Lula assina MP para conter alta na conta de luz e reduzir custo do gás natural

Nova medida estabelece teto para subsídios do setor elétrico e reduz encargos do gás da PPSA para baratear energia e estimular competitividade

O presidente Luiz Inácio Lula da Silva assinou nesta sexta-feira (11) a Medida Provisória nº 1.304/2025, com medidas emergenciais para evitar o aumento da conta de luz e promover ajustes estruturais no mercado de gás natural.

A MP foi elaborada em resposta à derrubada, pelo Congresso, de vetos presidenciais à Lei nº 15.097/2025, conhecida como Lei das Eólicas Offshore. Com a restauração dos trechos anteriormente vetados, o setor elétrico teria um impacto financeiro estimado em R$ 40 bilhões, valor que poderia ser repassado aos consumidores por meio de tarifas mais altas.

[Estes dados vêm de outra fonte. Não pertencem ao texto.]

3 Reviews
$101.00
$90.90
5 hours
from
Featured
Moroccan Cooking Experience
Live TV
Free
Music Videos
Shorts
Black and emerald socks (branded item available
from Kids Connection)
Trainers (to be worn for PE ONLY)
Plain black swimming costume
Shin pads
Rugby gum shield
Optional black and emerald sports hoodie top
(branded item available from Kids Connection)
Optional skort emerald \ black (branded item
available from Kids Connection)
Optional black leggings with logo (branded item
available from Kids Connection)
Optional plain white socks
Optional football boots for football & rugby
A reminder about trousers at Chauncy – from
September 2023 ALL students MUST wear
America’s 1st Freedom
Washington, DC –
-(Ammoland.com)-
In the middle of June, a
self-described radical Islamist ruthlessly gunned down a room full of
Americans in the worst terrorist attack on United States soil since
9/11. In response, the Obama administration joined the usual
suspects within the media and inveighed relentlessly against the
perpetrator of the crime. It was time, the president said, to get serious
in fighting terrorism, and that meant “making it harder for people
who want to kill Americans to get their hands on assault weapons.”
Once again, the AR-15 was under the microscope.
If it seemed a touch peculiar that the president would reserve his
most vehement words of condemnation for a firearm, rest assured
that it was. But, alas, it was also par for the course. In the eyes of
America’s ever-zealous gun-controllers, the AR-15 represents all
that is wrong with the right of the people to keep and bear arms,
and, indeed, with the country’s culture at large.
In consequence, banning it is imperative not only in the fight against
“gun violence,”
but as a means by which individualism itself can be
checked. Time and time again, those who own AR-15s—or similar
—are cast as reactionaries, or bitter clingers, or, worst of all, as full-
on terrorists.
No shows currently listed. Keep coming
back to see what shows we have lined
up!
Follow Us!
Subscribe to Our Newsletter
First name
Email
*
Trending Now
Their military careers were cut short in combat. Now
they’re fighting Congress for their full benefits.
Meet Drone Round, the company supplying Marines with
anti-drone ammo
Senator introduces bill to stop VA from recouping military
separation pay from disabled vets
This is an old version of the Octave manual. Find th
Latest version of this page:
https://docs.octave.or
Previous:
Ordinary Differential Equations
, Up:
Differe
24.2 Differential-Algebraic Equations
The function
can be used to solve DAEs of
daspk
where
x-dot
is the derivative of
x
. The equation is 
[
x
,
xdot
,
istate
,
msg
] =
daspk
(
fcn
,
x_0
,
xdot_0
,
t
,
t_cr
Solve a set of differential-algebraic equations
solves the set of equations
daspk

Para conter esse efeito, a nova medida cria um teto para os aportes à Conta de Desenvolvimento Energético (CDE), fundo que financia subsídios e políticas públicas no setor. O limite será fixado com base no orçamento da CDE de 2026. A MP também institui o Encargo de Complemento de Recursos, um novo mecanismo para cobrir insuficiências orçamentárias do fundo. Esse encargo será pago pelos beneficiários da CDE, com exceção das famílias de baixa renda atendidas por programas como Luz para Todos e Tarifa Social. O pagamento será escalonado: metade do valor será cobrada em 2027 e a totalidade em 2028.

Outro ponto relevante é a substituição da obrigatoriedade de contratação de usinas térmicas inflexíveis por Pequenas Centrais Hidrelétricas (PCHs) com até 50 megawatts de potência. A medida prevê a contratação de até 3 GW por meio de leilão até o primeiro trimestre de 2026, com início do fornecimento programado entre 2032 e 2034, seguindo diretrizes de planejamento do setor.

No setor de gás natural, a MP fixa em US$ 2 por milhão de BTU os valores para acesso à infraestrutura da Pré-Sal Petróleo S.A. (PPSA), incluindo escoamento, processamento e transporte. Atualmente, esses custos variam de US$ 8 a US$ 16. A redução visa tornar o gás brasileiro mais competitivo e facilitar a inserção da PPSA no mercado, diminuindo a dependência de preços altos e voláteis.

As regras e condições para esse acesso serão definidas pelo Conselho Nacional de Política Energética (CNPE). A Medida Provisória entra em vigor de forma imediata, exceto pelo novo teto da CDE, que só passará a valer a partir de 1º de janeiro de 2026.